I disagree with the notion that Precision Strike as such is the problem, because PS is just tweaking the probabilities that are there anyway. Generally and depending on your angle to the target, not every mech part is equally likely to be hit. Heads have a small hit probability anyway. If you face a Mech frontally, CT has a higher prob to be hit than the others and so on. PS is just shifting the probs in favor of what you want to hit. If your angle is bad for a specific target, PS will make your probs better, but not over and above what can reasonably expected considering the firing angle.
Except it does. When you have no bonuses, you're chance for a called shot to the heat is 2%. With a Marauder and 9 tactics, it can hit 35%, or 1 in 3. So yeah, I'd say that's a pretty unreasonable increase in percentage chance. Likewise, the ability to hits torsos gets insanely high. Sure, if you're on the left side, you aren't going to have an easy time hitting the right torso. But for the rest, yeah, easy. Now, maybe you want to be able to raise the chances to hit the right side from the left side. Okay, but then the odds of hitting any particular part, including the head, ought to be capped much lower than they are.
Without the tactics and Mad bonuses in play, the to hit probabilities are overall fine. Legs from the front could probably stand to be slightly higher, matching the arms like they do from the side. That would make the higher armor there have a bit more of a point (besides DFA), plus make it less obvious to put the ammo there, but that's a hold over from how the 2d6 hit chart in table top works.
Let's not forget that other factors add to this - availability of weapons dealing sufficient damage, for example, and that's +weapons and LosTech. A stock Marauder with regular weapons isn't such a big deal, is it?
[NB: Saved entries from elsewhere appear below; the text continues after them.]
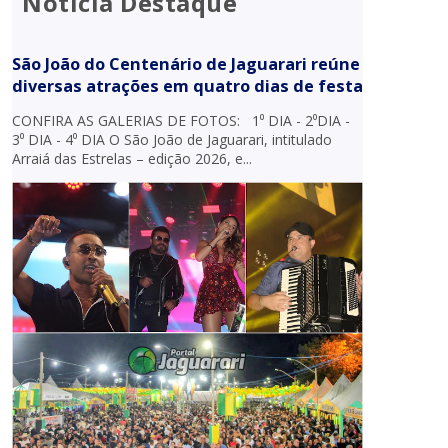
Notícia Destaque
São João do Centenário de Jaguarari reúne
diversas atrações em quatro dias de festa
CONFIRA AS GALERIAS DE FOTOS: 1⁰ DIA - 2⁰DIA -
3⁰ DIA - 4⁰ DIA O São João de Jaguarari, intitulado
Arraiá das Estrelas – edição 2026, e...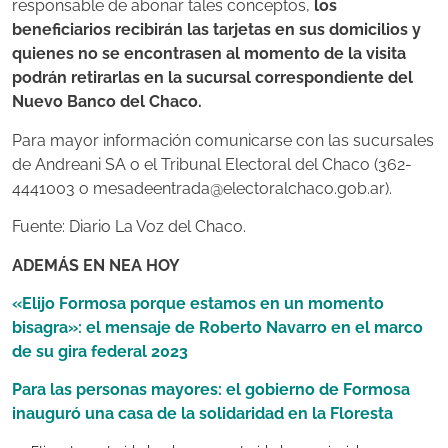
responsable de abonar tales conceptos,
los
beneficiarios recibirán las tarjetas en sus domicilios y
quienes no se encontrasen al momento de la visita
podrán retirarlas en la sucursal correspondiente del
Nuevo Banco del Chaco.
Para mayor información comunicarse con las sucursales
de Andreani SA o el Tribunal Electoral del Chaco (362-
4441003 o
mesadeentrada@electoralchaco.gob.ar
).
Fuente: Diario La Voz del Chaco.
ADEMÁS EN NEA HOY
«Elijo Formosa porque estamos en un momento
bisagra»: el mensaje de Roberto Navarro en el marco
de su gira federal 2023
Para las personas mayores: el gobierno de Formosa
inauguró una casa de la solidaridad en la Floresta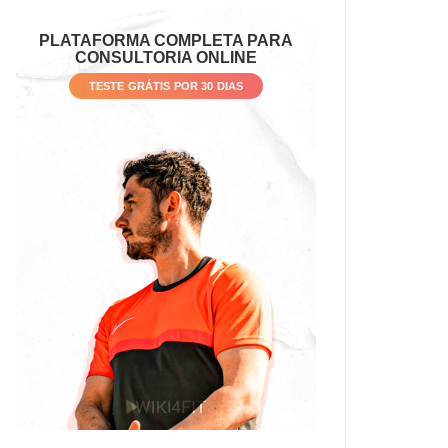
PLATAFORMA COMPLETA PARA
CONSULTORIA ONLINE
TESTE GRÁTIS POR 30 DIAS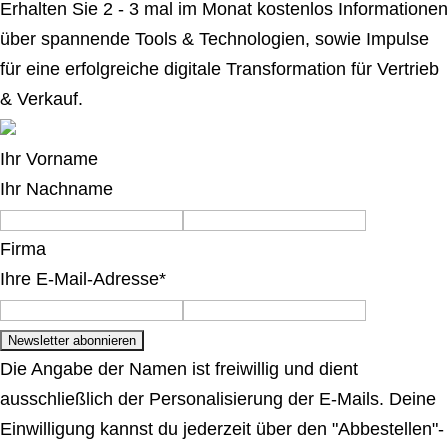
Erhalten Sie 2 - 3 mal im Monat kostenlos Informationen
über spannende Tools & Technologien, sowie Impulse
für eine erfolgreiche digitale Transformation für Vertrieb
& Verkauf.
Ihr Vorname
Ihr Nachname
Firma
Ihre E-Mail-Adresse*
Die Angabe der Namen ist freiwillig und dient
ausschließlich der Personalisierung der E-Mails. Deine
Einwilligung kannst du jederzeit über den "Abbestellen"-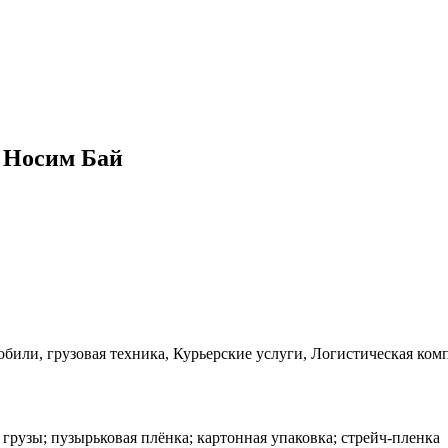
и Носим Бай
били, грузовая техника, Курьерские услуги, Логистическая ком
е грузы; пузырьковая плёнка; картонная упаковка; стрейч-пленка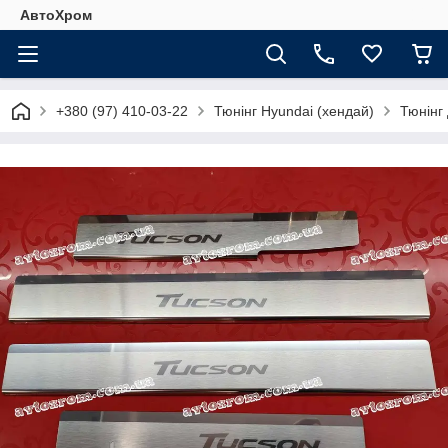
АвтоХром
+380 (97) 410-03-22
Тюнінг Hyundai (хендай)
Тюнінг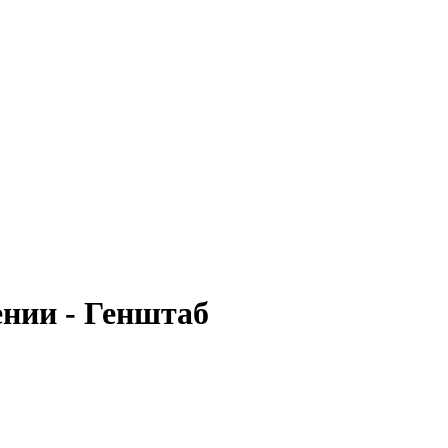
ении - Генштаб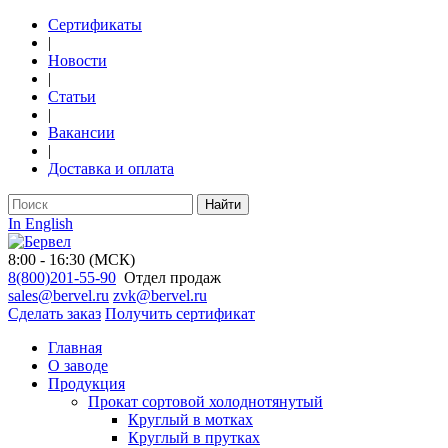
Сертификаты
|
Новости
|
Статьи
|
Вакансии
|
Доставка и оплата
Найти
In English
8:00 - 16:30 (МСК)
8(800)201-55-90
Отдел продаж
sales@bervel.ru
zvk@bervel.ru
Сделать заказ
Получить сертификат
Главная
О заводе
Продукция
Прокат сортовой холоднотянутый
Круглый в мотках
Круглый в прутках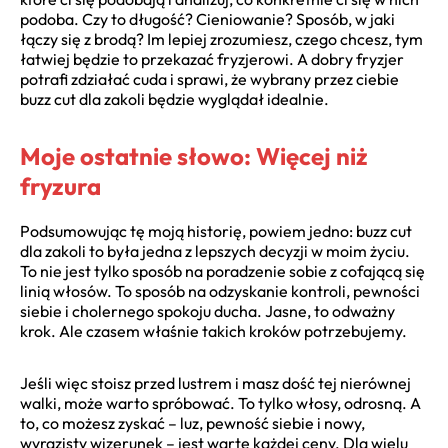
podoba. Czy to długość? Cieniowanie? Sposób, w jaki
łączy się z brodą? Im lepiej zrozumiesz, czego chcesz, tym
łatwiej będzie to przekazać fryzjerowi. A dobry fryzjer
potrafi zdziałać cuda i sprawi, że wybrany przez ciebie
buzz cut dla zakoli będzie wyglądał idealnie.
Moje ostatnie słowo: Więcej niż
fryzura
Podsumowując tę moją historię, powiem jedno: buzz cut
dla zakoli to była jedna z lepszych decyzji w moim życiu.
To nie jest tylko sposób na poradzenie sobie z cofającą się
linią włosów. To sposób na odzyskanie kontroli, pewności
siebie i cholernego spokoju ducha. Jasne, to odważny
krok. Ale czasem właśnie takich kroków potrzebujemy.
Jeśli więc stoisz przed lustrem i masz dość tej nierównej
walki, może warto spróbować. To tylko włosy, odrosną. A
to, co możesz zyskać – luz, pewność siebie i nowy,
wyrazisty wizerunek – jest warte każdej ceny. Dla wielu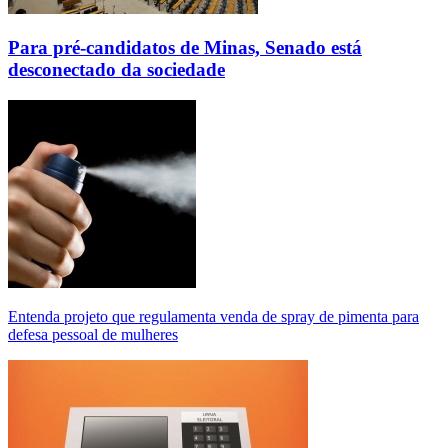
Para pré-candidatos de Minas, Senado está
desconectado da sociedade
Entenda projeto que regulamenta venda de spray de pimenta para
defesa pessoal de mulheres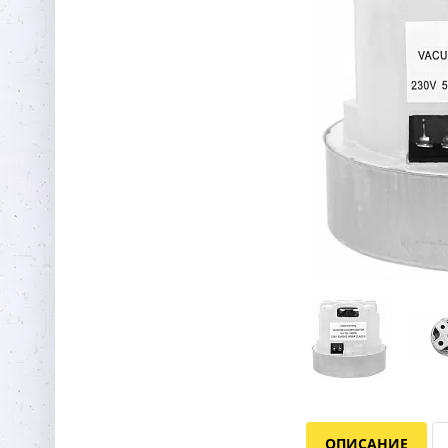
ОПИСАНИЕ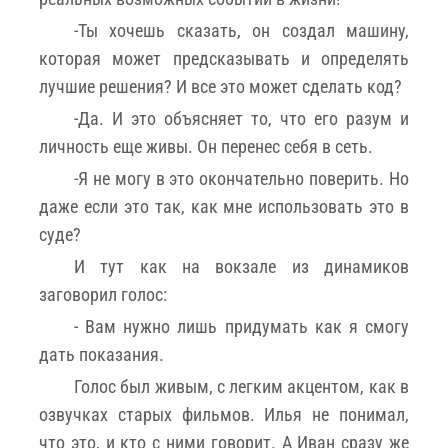
-Ты хочешь сказать, он создал машину,
которая может предсказывать и определять
лучшие решения? И все это может сделать код?
-Да. И это объясняет то, что его разум и
личность еще живы. Он перенес себя в сеть.
-Я не могу в это окончательно поверить. Но
даже если это так, как мне использовать это в
суде?
И тут как на вокзале из динамиков
заговорил голос:
- Вам нужно лишь придумать как я смогу
дать показания.
Голос был живым, с легким акцентом, как в
озвучках старых фильмов. Илья не понимал,
что это, и кто с ними говорит. А Иван сразу же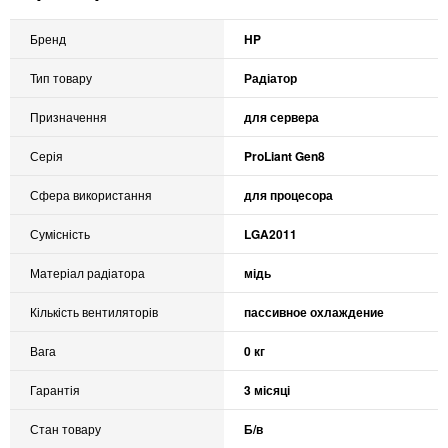
Бренд
HP
Тип товару
Радіатор
Призначення
для сервера
Серія
ProLiant Gen8
Сфера використання
для процесора
Сумісність
LGA2011
Матеріал радіатора
мідь
Кількість вентиляторів
пассивное охлаждение
Вага
0 кг
Гарантія
3 місяці
Стан товару
Б/в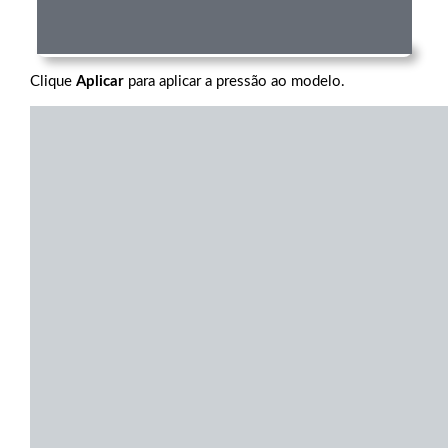
Clique
Aplicar
para aplicar a pressão ao modelo.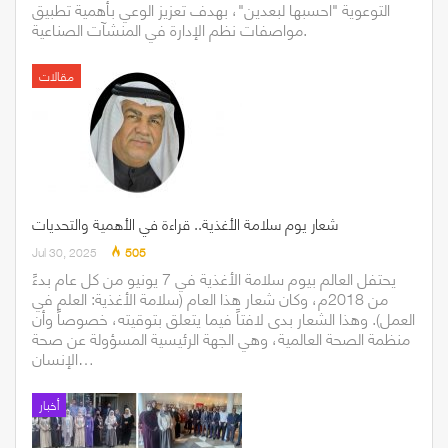
التوعوية "احسبها لبعدين"، بهدف تعزيز الوعي بأهمية تطبيق
مواصفات نظم الإدارة في المنشآت الصناعية.
مقالات
شعار يوم سلامة الأغذية.. قراءة في الأهمية والتحديات
Jul 30, 2025
505
يحتفل العالم بيوم سلامة الأغذية في 7 يونيو من كل عام بدءً
من 2018م، وكان شعار هذا العام (سلامة الأغذية: العلم في
العمل). وهذا الشعار بدى لافتاً فيما يتعلق بتوقيته، خصوصاً وأن
منظمة الصحة العالمية، وهي الجهة الرئيسية المسؤولة عن صحة
الإنسان…
أخبار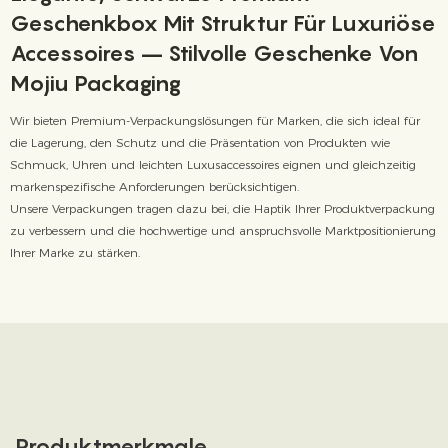
Geschenkbox Mit Struktur Für Luxuriöse
Accessoires – Stilvolle Geschenke Von
Mojiu Packaging
Wir bieten Premium-Verpackungslösungen für Marken, die sich ideal für
die Lagerung, den Schutz und die Präsentation von Produkten wie
Schmuck, Uhren und leichten Luxusaccessoires eignen und gleichzeitig
markenspezifische Anforderungen berücksichtigen.
Unsere Verpackungen tragen dazu bei, die Haptik Ihrer Produktverpackung
zu verbessern und die hochwertige und anspruchsvolle Marktpositionierung
Ihrer Marke zu stärken.
Produktmerkmale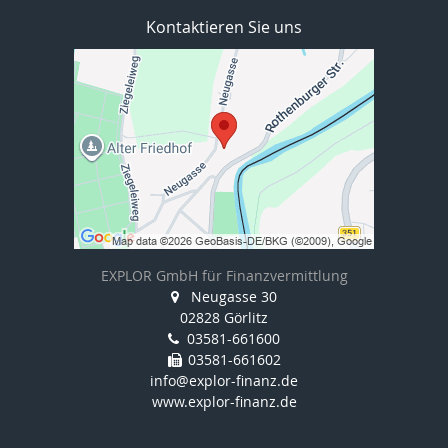
Kontaktieren Sie uns
EXPLOR GmbH für Finanzvermittlung
Neugasse 30
02828 Görlitz
03581-661600
03581-661602
info@explor-finanz.de
www.explor-finanz.de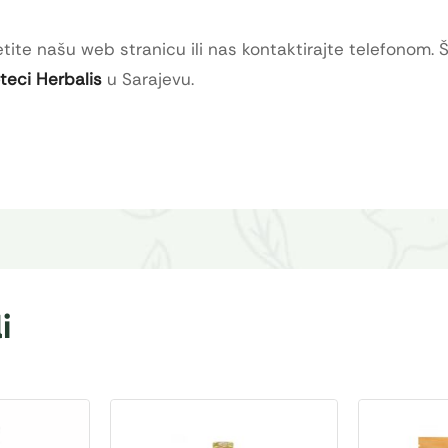
tite našu web stranicu ili nas kontaktirajte telefonom. 
oteci Herbalis
u Sarajevu.
i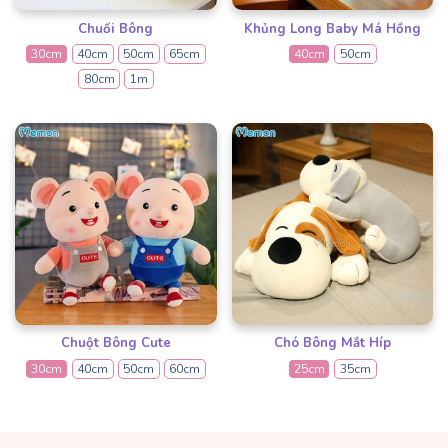
Chuối Bông
Khủng Long Baby Má Hồng
30cm
40cm
50cm
65cm
40cm
50cm
80cm
1m
Chuột Bông Cute
Chó Bông Mắt Híp
30cm
40cm
50cm
60cm
25cm
35cm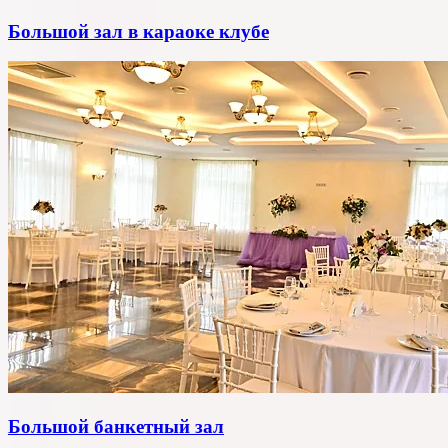
Большой зал в караоке клубе
Большой банкетный зал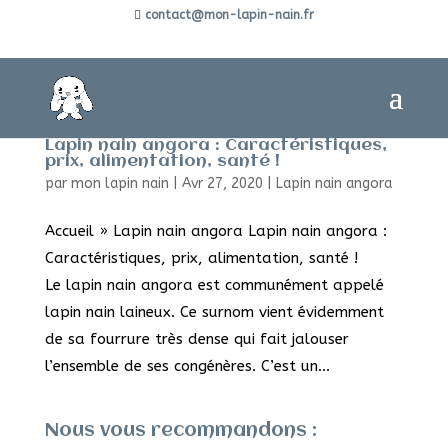
contact@mon-lapin-nain.fr
Lapin nain angora : Caractéristiques,
prix, alimentation, santé !
par
mon lapin nain
|
Avr 27, 2020
|
Lapin nain angora
Accueil » Lapin nain angora Lapin nain angora :
Caractéristiques, prix, alimentation, santé !
Le lapin nain angora est communément appelé
lapin nain laineux. Ce surnom vient évidemment
de sa fourrure très dense qui fait jalouser
l’ensemble de ses congénères. C’est un...
Nous vous recommandons :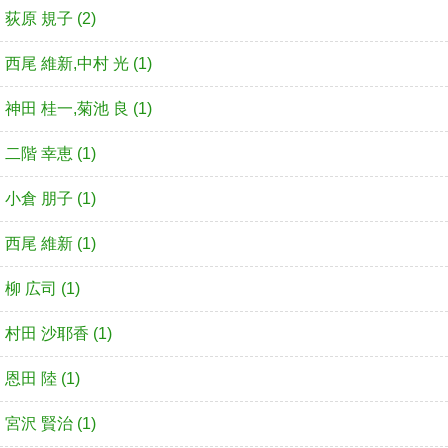
荻原 規子 (2)
西尾 維新,中村 光 (1)
神田 桂一,菊池 良 (1)
二階 幸恵 (1)
小倉 朋子 (1)
西尾 維新 (1)
柳 広司 (1)
村田 沙耶香 (1)
恩田 陸 (1)
宮沢 賢治 (1)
Yeah, actually, it still is. You face an Atlas with that, and you'll do 145 damage to its right torso, without figuring in the mediums. At that point, fire from other mechs is likely to take out that torso. Sure, it isn't one mech doing it all, and you aren't flat out killing the mech, but it is still quite effective. And that's with the standard "this weapon set up is crappy" stock mech. You could easily improve the Mad's performance quite a bit, without + damage weapons. Also, the LosTech weapons aren't a huge factor either, as most of them aren't exactly great. HM weapons are another matter, and one whose design decisions are questionable enough that HBS is addressing it in 1.9.
Don't get me wrong, a bunch of the + damage perks are a bit on the silly side. LRMs and SRMs get a 25% damage bonus per pip, and are allowed to get two of them. Snub PPCs get a whopping 33% bonus per pip, which is just downright silly. AC/2s, Ultra 2s, and MLs, 20% bonus per pip. And when you compare that to things like PPCs, which gain just 10% or LLs, who gain just 12.5%. It definitely is a system that favors weapons that hit for less, and allows the players to gain a lot of power. For some reason, HBS locked themselves into having a + and ++ version of damage, and for having it increase by 5 whenever the original damage number wasn't very low to start with. Probably not the best design idea. And that all combines to just give players a massive damage boost regardless. But that's a whole other issue, a general one.
Also of note, I already called out a bunch of other things that help make called shots even sillier. Clustering, especially with an 8x and 4x multiplier, was a bad idea (and another thing that makes legs the ammo storage place of choice). SRMs shouldn't see the hit location percentages changed at all. LB-Xs, same deal. And of course, how easy it is to get high accuracy, due to things like no to hit penalty for moving, no medium range, and so on.
And yeah, all the things combine to make things problematic. Weapon damage scales up. You get bigger mechs, with more tonnage for weapons and the heat sinks to let you fire them. The weapons get better. Your morale increases, and you get get +resolve head gear, making it possible to use abilities a lot more, make them part of every turn, rather than something saved. But none of that changes that I shouldn't be able to target a location and have a 75%+ chance of hitting it, nor a 35% of hitting the cockpit. Heck, the latter means a (player controlled) Marauder would still be effective in the late game if all of its weapons did a single point of damage each.
So, with a couple of things coming together it makes no sense to shift all the blame to just one thing.
But it does when that one thing is the main culprit, and as a single thing, makes far, far more sense to tweak than having to go through and re-balance half the items in the game.